12 oct 2007 . Actualizado a las 02:00 h.

Allá por el once de agosto del año pasado, Santiago se consumía entre las llamas. Ese día había fuego en el Pedroso y el sol aparecía cubierto por un velo de humo. «Las llamas vuelven a cercar Santiago», decía al día siguiente La Voz de Galicia. Los incendios fueron fatales para la superficie que arrasaron, pero también para el aire compostelano. Se registraron niveles desorbitados de contaminación en el aire. Traspasaron incluso el umbral que impone la ley a las administraciones para que alerten a la población. Pero la Xunta no alertó.
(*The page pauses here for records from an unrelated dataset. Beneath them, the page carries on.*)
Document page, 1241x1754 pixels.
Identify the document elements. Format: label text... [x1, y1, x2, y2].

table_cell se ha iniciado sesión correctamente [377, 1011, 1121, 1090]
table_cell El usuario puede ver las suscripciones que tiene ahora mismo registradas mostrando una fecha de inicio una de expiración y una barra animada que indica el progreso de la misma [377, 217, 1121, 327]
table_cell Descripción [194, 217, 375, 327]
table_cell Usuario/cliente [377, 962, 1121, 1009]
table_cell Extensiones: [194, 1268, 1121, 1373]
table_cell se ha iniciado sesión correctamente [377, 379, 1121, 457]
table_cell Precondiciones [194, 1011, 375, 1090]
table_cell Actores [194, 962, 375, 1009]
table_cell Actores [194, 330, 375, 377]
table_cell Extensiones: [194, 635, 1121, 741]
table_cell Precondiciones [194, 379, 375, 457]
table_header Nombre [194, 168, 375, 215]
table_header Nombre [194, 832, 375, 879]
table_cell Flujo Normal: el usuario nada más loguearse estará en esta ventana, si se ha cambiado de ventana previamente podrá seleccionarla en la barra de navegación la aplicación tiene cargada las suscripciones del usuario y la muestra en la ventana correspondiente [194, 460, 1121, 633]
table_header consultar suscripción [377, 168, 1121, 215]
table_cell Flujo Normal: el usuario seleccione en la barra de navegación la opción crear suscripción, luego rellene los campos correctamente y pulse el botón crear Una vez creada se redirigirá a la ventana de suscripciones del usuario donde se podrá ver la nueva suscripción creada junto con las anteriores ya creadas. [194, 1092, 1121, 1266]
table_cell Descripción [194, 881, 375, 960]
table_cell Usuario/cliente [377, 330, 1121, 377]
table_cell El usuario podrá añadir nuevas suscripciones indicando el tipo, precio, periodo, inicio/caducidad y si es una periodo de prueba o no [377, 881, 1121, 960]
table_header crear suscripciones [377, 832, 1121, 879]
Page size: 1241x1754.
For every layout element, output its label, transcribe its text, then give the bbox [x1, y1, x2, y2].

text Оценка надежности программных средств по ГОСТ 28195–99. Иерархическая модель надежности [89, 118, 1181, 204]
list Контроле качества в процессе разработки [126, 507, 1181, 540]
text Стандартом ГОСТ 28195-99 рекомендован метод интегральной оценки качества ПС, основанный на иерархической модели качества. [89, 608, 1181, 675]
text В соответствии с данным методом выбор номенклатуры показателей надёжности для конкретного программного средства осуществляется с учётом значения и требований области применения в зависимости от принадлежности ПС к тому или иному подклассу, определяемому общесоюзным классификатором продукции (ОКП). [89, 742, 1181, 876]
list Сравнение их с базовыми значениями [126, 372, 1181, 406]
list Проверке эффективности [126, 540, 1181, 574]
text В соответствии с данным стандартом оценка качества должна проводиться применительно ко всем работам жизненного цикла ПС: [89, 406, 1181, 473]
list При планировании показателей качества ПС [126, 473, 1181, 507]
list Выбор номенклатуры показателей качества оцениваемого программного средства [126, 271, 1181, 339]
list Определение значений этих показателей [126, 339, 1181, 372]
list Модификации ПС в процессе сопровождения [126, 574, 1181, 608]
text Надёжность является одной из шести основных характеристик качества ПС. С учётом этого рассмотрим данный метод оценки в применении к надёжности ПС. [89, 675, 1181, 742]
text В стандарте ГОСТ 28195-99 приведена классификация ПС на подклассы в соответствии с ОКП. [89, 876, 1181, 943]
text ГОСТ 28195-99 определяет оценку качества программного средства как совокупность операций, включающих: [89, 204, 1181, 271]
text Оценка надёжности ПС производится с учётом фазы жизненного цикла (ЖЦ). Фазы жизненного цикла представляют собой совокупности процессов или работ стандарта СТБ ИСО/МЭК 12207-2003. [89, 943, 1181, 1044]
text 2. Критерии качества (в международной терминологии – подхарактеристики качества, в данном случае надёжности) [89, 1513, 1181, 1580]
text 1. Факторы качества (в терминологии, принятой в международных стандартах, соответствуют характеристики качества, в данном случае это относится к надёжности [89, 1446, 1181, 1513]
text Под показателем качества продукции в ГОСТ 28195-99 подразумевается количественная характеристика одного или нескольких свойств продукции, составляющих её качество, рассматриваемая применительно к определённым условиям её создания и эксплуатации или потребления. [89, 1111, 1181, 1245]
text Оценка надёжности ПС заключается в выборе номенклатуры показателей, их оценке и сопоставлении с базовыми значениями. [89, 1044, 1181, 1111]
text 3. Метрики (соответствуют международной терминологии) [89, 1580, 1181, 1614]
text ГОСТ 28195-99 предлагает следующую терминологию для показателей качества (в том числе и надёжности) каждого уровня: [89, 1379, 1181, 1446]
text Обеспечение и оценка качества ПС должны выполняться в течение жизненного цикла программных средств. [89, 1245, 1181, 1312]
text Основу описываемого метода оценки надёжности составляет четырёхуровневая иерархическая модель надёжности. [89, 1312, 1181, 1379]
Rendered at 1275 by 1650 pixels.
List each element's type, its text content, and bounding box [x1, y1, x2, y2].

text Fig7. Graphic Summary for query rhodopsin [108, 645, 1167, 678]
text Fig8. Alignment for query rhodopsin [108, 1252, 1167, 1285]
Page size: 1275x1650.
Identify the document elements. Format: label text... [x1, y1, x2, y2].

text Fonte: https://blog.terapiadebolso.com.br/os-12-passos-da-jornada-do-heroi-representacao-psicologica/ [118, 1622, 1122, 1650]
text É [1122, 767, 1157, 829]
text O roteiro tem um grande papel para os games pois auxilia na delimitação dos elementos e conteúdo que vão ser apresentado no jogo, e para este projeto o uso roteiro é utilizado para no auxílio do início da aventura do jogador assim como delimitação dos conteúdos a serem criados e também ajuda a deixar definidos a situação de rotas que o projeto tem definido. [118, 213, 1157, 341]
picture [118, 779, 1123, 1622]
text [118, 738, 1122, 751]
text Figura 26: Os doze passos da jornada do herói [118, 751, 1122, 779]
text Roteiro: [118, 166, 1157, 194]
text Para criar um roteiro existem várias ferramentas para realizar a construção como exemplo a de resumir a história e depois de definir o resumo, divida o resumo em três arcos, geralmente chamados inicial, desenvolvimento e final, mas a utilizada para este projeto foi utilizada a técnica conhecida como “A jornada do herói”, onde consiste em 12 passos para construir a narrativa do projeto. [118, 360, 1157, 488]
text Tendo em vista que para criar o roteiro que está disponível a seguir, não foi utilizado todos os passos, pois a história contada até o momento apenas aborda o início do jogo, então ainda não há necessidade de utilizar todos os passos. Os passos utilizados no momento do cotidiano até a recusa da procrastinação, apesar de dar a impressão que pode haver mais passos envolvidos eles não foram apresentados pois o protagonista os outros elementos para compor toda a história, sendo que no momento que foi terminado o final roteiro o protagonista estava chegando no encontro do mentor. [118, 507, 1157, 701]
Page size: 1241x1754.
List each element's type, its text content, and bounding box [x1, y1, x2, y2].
A la una de la tarde, a las dos y a las tres del día 11, el aire compostelano estuvo cargado con 514, 430 y 423 microgramos de dióxido de nitrógeno (NO2) por metro cúbico, respectivamente. La norma aplicable es el Real Decreto 1073/2002, sobre la evaluación y gestión de la calidad del aire es clara: «El valor correspondiente al umbral de alerta del dióxido de nitrógeno se sitúa en 400 microgramos por metro cúbico registrados durante tres horas consecutivas». Es a sustancia está vinculada a la lluvia ácida.

Los datos los dio a conocer ayer la asociación ecologista Verdegaia y se pueden consultar en la web de la red Eionet ( European Environment Information and Observation Network , en inglés, o Red Europea de Información y Observación Medioambiental), de la Agencia Europea de Medio Ambiente.

«Este feito -reza el comunicado ecologista- é unha proba máis da lixeireza coa que a Consellería de Medio Ambiente trata a cuestión da calidade do aire en Santiago». También exigen «que se depuren responsabilidades». Según Verdegaia, éstas apuntan a la Dirección Xeral de Avaliación e Calidade do Aire, que dirige Joaquín Buergo del Río, ex concejal con Estévez y ex asesor de Bugallo.

Este departamento, según los datos, tenía que haber dado a conocer informaciones como la fecha, la hora y lugar del episodio de contaminación, sus causas, la cantidad de población que pudo haber estado afectada y las precauciones que está debía seguir.

Desde la Consellería de Medio Ambiente aseguran que no se excedió el límite que obliga a alertar a la población. Reconocen que esos días, tal y como recogen los datos, fueron de una contaminación excesiva, pero que no se superó el umbral horario.

Además, creen que los incendios no fueron los culpables de los nefastos datos sobre calidad del aire de aquel día. Lo achacan al tráfico. La estación que controla el aire estaba situada hasta hace una semana en la plaza de Vigo, donde hay un aparcamiento. La consellería sostiene que la cercanía del párking fue la culpable de que la contaminación se disparase, si bien asumen que «las condiciones climatológicas también influyeron».

«Non chega co tráfico», insiste el coordinador compostelano de la asociación ecologista Verdegaia, Xosé Veiras, biólogo de formación y consultor ambiental de profesión. Dice más: «Estou convencido de que os técnicos da consellería informaron de que se superaban os límites».